Most of us know that feeling in a different way. Carrying something privately has a specific texture. At first it feels like discipline, like you’re handling it, managing it, keeping things tidy. But weight doesn’t stay still. The longer you hold something hidden, the more of you it takes to hold it. You start building your whole posture around it: the conversations you steer away from, the questions you deflect, the version of yourself you have to maintain in front of other people. That takes energy. More than you realize, until one day you notice how tired you are.
Proverbs 28:13 sees this clearly. Whoever conceals their sins does not prosper. The word “prosper” here carries something practical, not just spiritual fruitfulness, but the basic ability to move forward. You stop moving freely when you’re holding something down. The verse doesn’t leave it there, though. The one who confesses and renounces finds mercy. Mercy is what you find when you set the weight down. And mercy, in this verse, is the destination: not shame, not punishment, not a verdict. The direction of confession is toward something you actually want.
Time to reflect
Confession opens a door that concealment keeps shut. Take a moment to look honestly at what you’re carrying:
- What have you been holding privately that feels heavier now than when you first picked it up?
- Who do you become when you’re working to keep something hidden, and is that the person you want to be?
- What are you afraid would happen if you brought this into the open? Is that fear based on what you know, or on what you imagine?
- Have you confused carrying something alone with being strong? What’s the difference, and when did you cross it?
- When you picture finding mercy, what does that actually look like in your life right now?
Prayer Of The Day
Dear Heavenly Father, you already know what I’ve been holding. I haven’t hidden it from you, only from myself and from others, and even that hasn’t really worked. I’m tired of managing it. I’m tired of the shape my life takes when I’m building it around something I don’t want anyone to see. Today I want to put it down. Help me say what needs to be said, to you, and to whomever else I need to face. Give me the courage to trust that the other side of this is mercy, even when the step toward it feels impossible. I believe you are there. In Jesus’ name, we pray. Amen.
Strengthening Faith
Confession brings what concealment costs you. Here are some ways to begin moving toward that today:
- Write it down privately before you say it out loud. Sometimes the act of putting words to what you’ve been carrying clarifies it in a way that nothing else does. A sentence or two. What you did. What you’ve been avoiding.
- Read Psalm 32 today. David wrote it after a long season of concealment and what he describes in the first two verses is almost physical: the weight, the silence, the exhaustion. Read it and notice whether you recognize yourself.

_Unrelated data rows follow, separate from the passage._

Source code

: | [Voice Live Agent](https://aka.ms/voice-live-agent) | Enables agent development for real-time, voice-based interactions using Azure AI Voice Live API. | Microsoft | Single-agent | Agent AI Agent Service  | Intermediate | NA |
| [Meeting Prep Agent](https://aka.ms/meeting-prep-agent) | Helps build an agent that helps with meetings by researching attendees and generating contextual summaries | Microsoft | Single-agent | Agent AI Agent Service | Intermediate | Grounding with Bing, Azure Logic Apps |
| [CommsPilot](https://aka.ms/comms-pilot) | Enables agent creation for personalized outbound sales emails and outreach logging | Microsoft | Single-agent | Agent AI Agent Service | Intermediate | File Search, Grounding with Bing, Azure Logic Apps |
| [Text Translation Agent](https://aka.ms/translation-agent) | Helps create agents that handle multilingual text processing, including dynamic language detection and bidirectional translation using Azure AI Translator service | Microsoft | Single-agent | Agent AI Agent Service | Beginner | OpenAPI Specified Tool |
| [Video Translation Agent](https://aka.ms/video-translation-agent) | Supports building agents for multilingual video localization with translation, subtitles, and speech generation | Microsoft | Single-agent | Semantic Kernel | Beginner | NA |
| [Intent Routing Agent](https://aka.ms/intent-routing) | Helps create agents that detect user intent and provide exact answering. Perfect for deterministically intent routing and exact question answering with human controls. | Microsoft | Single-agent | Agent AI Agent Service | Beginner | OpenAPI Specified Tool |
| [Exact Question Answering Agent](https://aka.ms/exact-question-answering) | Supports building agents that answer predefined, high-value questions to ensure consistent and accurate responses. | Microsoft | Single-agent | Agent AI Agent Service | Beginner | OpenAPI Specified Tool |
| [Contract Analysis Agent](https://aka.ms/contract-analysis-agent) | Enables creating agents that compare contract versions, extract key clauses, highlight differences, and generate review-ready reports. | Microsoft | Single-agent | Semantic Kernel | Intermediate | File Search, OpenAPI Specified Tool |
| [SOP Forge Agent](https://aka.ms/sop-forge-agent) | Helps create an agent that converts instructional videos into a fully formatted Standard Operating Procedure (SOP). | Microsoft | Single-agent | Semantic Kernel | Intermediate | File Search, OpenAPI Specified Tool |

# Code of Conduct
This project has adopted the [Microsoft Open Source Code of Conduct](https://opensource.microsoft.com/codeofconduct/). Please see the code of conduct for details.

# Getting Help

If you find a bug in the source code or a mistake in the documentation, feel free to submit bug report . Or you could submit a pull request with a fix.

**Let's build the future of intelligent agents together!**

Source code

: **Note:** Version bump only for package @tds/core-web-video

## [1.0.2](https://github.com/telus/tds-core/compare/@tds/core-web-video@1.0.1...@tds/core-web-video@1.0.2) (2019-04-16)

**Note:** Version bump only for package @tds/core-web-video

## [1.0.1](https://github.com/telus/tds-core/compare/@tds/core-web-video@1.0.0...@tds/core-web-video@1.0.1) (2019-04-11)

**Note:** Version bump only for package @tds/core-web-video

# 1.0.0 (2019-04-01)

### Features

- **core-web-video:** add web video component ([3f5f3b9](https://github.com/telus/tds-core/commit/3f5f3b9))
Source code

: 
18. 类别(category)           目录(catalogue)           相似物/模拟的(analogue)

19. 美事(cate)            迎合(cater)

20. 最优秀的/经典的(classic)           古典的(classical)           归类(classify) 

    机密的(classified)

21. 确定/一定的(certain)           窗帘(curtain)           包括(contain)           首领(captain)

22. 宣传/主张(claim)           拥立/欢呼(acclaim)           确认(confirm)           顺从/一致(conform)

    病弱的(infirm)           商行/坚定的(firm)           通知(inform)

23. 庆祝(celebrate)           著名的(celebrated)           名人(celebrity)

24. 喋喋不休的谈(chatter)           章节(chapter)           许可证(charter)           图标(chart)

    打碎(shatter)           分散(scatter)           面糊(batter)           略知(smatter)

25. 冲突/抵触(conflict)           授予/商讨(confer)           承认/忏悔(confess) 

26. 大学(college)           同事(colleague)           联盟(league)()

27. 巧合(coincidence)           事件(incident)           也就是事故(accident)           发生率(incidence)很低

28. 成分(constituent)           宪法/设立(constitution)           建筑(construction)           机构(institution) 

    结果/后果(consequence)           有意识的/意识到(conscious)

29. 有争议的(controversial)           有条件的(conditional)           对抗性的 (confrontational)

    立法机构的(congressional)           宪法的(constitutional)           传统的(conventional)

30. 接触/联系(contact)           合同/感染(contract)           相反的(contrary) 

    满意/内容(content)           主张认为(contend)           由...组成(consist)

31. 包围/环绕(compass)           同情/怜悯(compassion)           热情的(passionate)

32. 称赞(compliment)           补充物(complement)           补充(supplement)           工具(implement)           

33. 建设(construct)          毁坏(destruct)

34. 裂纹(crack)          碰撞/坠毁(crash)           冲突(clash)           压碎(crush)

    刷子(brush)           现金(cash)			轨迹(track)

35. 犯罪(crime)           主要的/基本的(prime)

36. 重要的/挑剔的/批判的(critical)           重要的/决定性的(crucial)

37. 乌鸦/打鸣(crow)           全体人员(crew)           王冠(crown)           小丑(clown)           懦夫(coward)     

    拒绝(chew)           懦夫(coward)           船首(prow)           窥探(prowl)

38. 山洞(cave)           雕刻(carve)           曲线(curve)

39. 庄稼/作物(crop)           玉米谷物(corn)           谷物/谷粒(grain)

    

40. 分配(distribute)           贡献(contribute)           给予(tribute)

- Tell one person something true. Not the whole thing, necessarily, but something real. A friend, a pastor, a counselor. Choose someone safe and say more than you normally would. The act of being honest with one person in the room often loosens what felt locked.
- Ask yourself what “renouncing” would mean in practical terms for what you’re carrying. Confession names the thing. Renouncing is the decision not to keep it. What is the specific choice that would mark that decision for you?
- Before you sleep tonight, speak a short prayer of release. Not complicated. Just: “I’m putting this down. I believe you see me. I trust your mercy.”
Today Wisdom
Concealment convinces you that the weight is manageable. But mercy waits on the other side of honesty, and what you find there is rarely the verdict you feared. The walk to the door is the hardest part. The telling, when it comes, is almost always a relief.